District 4 () is the smallest urban district (quận) of Ho Chi Minh City, the largest city in Vietnam. The Saigon Port is located here.

As of 2010, the district had a population of 183,261 and a total area of 4 km². A number of large apartment buildings have been built over the past decade in District 4 including Rivergate Residence, Millenium, Galaxy 9, and Icon 56.

Geographical location

District 4 is a triangular cay, surrounded by rivers and canals.
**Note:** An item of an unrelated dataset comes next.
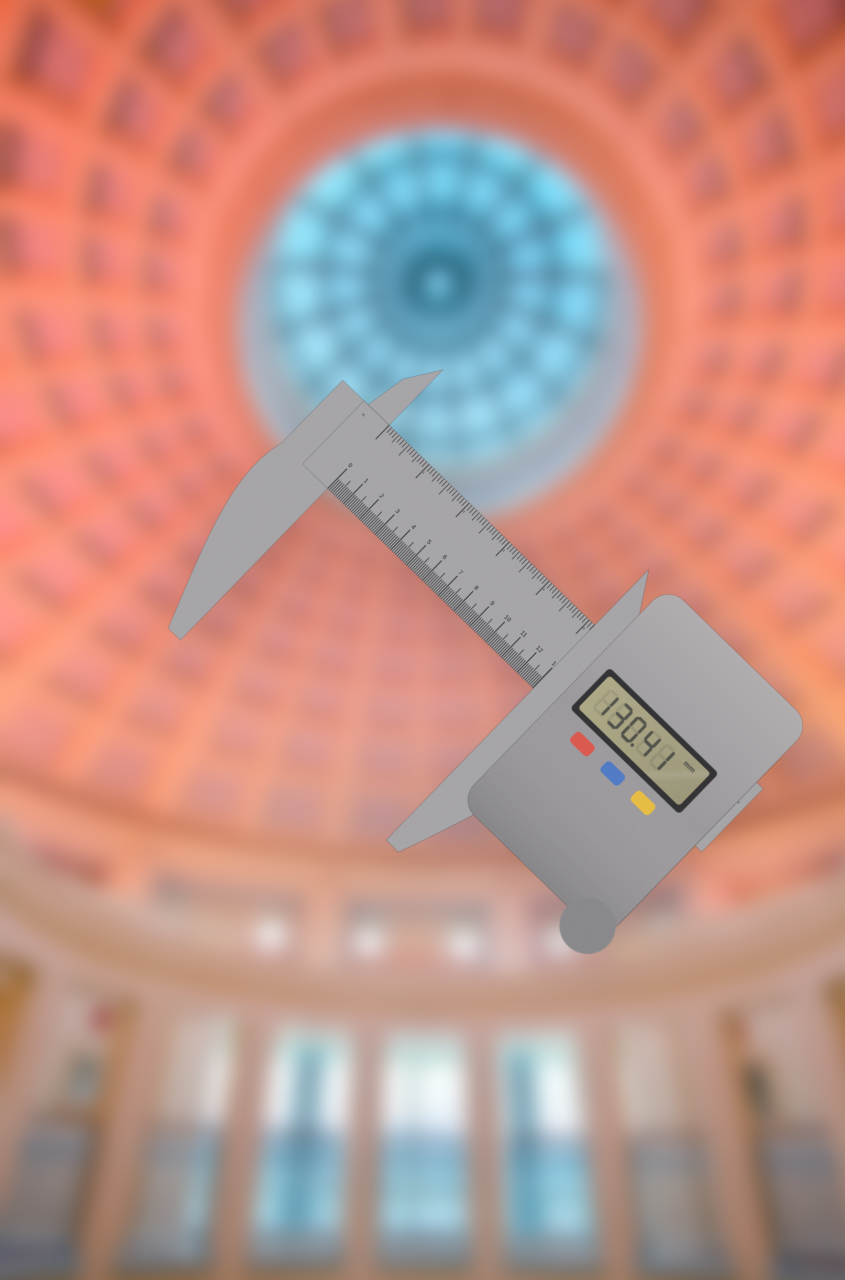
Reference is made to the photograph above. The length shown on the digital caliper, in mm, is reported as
130.41 mm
It borders Saigon River and the city of Thủ Đức to the northeast, Bến Nghé River and District 1 to the northwest, and Tẻ Canal and District 7 to the south.

There are 15 wards in District 4.

On January 11, 1985, the district consisted of five wards, namely:

Vĩnh Hội Ward (which is now divided into four wards numbered 1-4);
Lý Nhơn Ward (which is now divided into three wards numbered 5, 6 and 8);
Cây Bàng Ward (which is now divided into two wards, numbered 9 and 10);
Xóm Chiếu Ward (which is now divided into three wards, numbered 12-14) and
Khánh Hội Ward (which is now divided into three wards, numbered 15, 16 and 18).

As time went on, these wards split up into between two and four wards each, now giving a total of 15 wards, numbered 1-18. Wards 7, 11 and 17 do not exist.